What do you do after spending a year and a half running all over the United States, working on field crews and farm crews, doing menial labor and being constantly frustrated by your lack of influence?
You go back to school, of course.
After sitting at home from October through January, working for my father's turkey business and getting progressively more depressed, I decided a radical change was in order. Now, in the past, these changes have involved packing everything into my 70-liter Kelty backpack, buying a plane ticket, and jetting off to my next location to do mostly the same thing but in a new place. I thought that by uprooting myself I could change myself.
Note to anyone who is thinking of trying this; it doesn't work. You are still you, just in a new place with fewer friends.
I have had wonderful adventures over the past few years, in the mountains of southern Colorado, on the coffee farms of the Big Island of Hawaii, in the northwoods of Minnesota, and on my family's farm.

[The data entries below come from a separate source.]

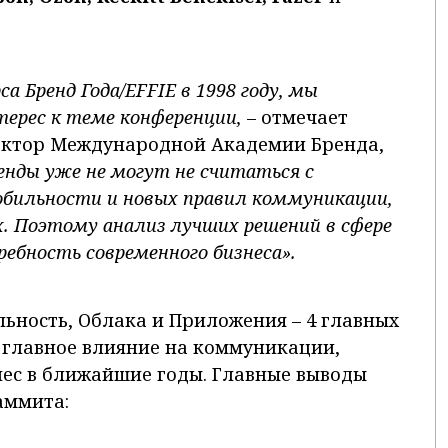
а Бренд Года/EFFIE в 1998 году, мы
рес к теме конференции,
– отмечает
ектор Международной Академии Бренда,
ренды уже не могут не считаться с
обильности и новых правил коммуникации,
х. Поэтому анализ лучших решений в сфере
ебность современного бизнеса».
ьность, Облака и Приложения – 4 главных
ь главное влияние на коммуникации,
нес в ближайшие годы. Главные выводы
аммита:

Yet every time I've moved, I've been disappointed to discover that no matter how exciting my new location may be, I am still stuck with the same limitations as before, just with a new address.
So, this time, I decided to try something truly different; staying home. Now, I did actually move a little; I'm now at my grandparent's house instead of my parents', because it is closer to school. But still within fifteen minutes of my old address. And even though I'm so close to the same old place I've spent most of my life, my whole outlook, strangely enough, has become different.
I'm a student again! This time at a graduate level (hopefully starting my Masters' in the fall), at the school I swore I would never go to because it's too close to home. But the past few weeks have been weirdly wonderful; I've met some amazing people, and learned that I don't have to move far away to find what I've been looking for. I feel useful. I have the opportunity here to do what I've been wanting to do for years, which is to help people plan more resilient environments. Right here, in my own backyard, are professors and researchers passionate about the same things I am, and willing to bring me along for the ride! How is this possible?
It turns out that once you stop turning your nose up at the opportunities right in front of you, you can finally start getting things done.
So. Back to school for this writer. I'll let you know how the adventure progresses.